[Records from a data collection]

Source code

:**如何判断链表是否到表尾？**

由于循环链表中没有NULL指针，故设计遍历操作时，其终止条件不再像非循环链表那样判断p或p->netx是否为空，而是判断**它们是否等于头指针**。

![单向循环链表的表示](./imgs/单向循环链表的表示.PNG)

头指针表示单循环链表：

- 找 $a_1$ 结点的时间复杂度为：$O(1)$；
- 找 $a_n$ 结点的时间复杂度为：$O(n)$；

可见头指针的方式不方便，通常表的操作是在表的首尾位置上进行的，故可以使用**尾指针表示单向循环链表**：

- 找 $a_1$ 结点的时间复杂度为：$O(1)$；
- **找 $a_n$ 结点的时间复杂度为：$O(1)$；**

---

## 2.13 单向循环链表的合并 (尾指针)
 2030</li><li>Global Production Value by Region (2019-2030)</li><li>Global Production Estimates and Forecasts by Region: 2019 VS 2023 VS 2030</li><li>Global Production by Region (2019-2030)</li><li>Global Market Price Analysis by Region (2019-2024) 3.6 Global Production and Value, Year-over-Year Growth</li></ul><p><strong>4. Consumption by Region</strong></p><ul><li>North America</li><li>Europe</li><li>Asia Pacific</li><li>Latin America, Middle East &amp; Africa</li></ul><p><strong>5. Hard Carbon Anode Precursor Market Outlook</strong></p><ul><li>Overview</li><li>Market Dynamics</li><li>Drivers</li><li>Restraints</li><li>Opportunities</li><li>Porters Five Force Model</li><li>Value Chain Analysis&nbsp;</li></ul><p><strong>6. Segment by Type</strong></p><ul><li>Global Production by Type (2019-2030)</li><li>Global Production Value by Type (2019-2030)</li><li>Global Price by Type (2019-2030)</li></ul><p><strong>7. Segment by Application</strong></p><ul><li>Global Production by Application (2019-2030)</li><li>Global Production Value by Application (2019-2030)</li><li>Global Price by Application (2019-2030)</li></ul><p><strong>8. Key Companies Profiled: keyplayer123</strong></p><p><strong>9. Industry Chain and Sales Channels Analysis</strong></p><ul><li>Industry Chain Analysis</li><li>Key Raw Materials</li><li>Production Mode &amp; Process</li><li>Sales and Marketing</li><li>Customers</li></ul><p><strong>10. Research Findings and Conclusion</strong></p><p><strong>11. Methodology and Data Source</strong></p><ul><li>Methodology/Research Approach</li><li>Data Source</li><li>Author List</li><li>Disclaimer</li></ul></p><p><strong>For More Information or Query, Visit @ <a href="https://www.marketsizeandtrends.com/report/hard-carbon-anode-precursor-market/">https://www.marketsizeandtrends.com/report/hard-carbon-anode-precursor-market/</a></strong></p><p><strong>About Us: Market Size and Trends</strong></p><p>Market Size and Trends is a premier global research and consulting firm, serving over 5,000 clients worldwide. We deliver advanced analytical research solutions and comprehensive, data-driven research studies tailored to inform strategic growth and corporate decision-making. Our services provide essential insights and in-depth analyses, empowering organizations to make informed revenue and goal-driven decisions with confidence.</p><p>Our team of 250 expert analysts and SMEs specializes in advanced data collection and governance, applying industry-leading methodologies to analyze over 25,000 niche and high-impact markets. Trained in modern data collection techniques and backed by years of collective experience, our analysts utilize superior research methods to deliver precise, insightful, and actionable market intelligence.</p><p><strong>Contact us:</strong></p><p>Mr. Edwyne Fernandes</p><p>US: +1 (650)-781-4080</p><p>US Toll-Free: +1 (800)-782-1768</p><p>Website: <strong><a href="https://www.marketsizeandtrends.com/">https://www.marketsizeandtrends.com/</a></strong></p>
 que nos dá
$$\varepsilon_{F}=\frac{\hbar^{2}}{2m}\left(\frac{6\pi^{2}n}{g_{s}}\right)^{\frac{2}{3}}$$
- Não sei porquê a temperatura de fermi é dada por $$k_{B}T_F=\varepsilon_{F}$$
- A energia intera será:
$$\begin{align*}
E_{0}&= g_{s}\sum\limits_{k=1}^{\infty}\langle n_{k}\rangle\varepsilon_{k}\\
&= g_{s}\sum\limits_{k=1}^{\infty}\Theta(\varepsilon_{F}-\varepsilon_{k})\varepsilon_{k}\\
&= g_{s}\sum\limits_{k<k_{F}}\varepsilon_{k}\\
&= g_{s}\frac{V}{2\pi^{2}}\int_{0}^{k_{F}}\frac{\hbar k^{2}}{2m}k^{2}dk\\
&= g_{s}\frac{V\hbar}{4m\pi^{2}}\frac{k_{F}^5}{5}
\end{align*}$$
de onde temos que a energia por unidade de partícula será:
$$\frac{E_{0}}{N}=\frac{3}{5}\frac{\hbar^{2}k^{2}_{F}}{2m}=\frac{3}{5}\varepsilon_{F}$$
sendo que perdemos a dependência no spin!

# Task prompt
Give back the records above exactly, limited to the lines between the one holding "可见头指针的方式不方便，通常" and the one holding "## 2.13 单向循环链表的合并 (尾指针)", inclusive.

# Your response
可见头指针的方式不方便，通常表的操作是在表的首尾位置上进行的，故可以使用**尾指针表示单向循环链表**：

- 找 $a_1$ 结点的时间复杂度为：$O(1)$；
- **找 $a_n$ 结点的时间复杂度为：$O(1)$；**

---

## 2.13 单向循环链表的合并 (尾指针)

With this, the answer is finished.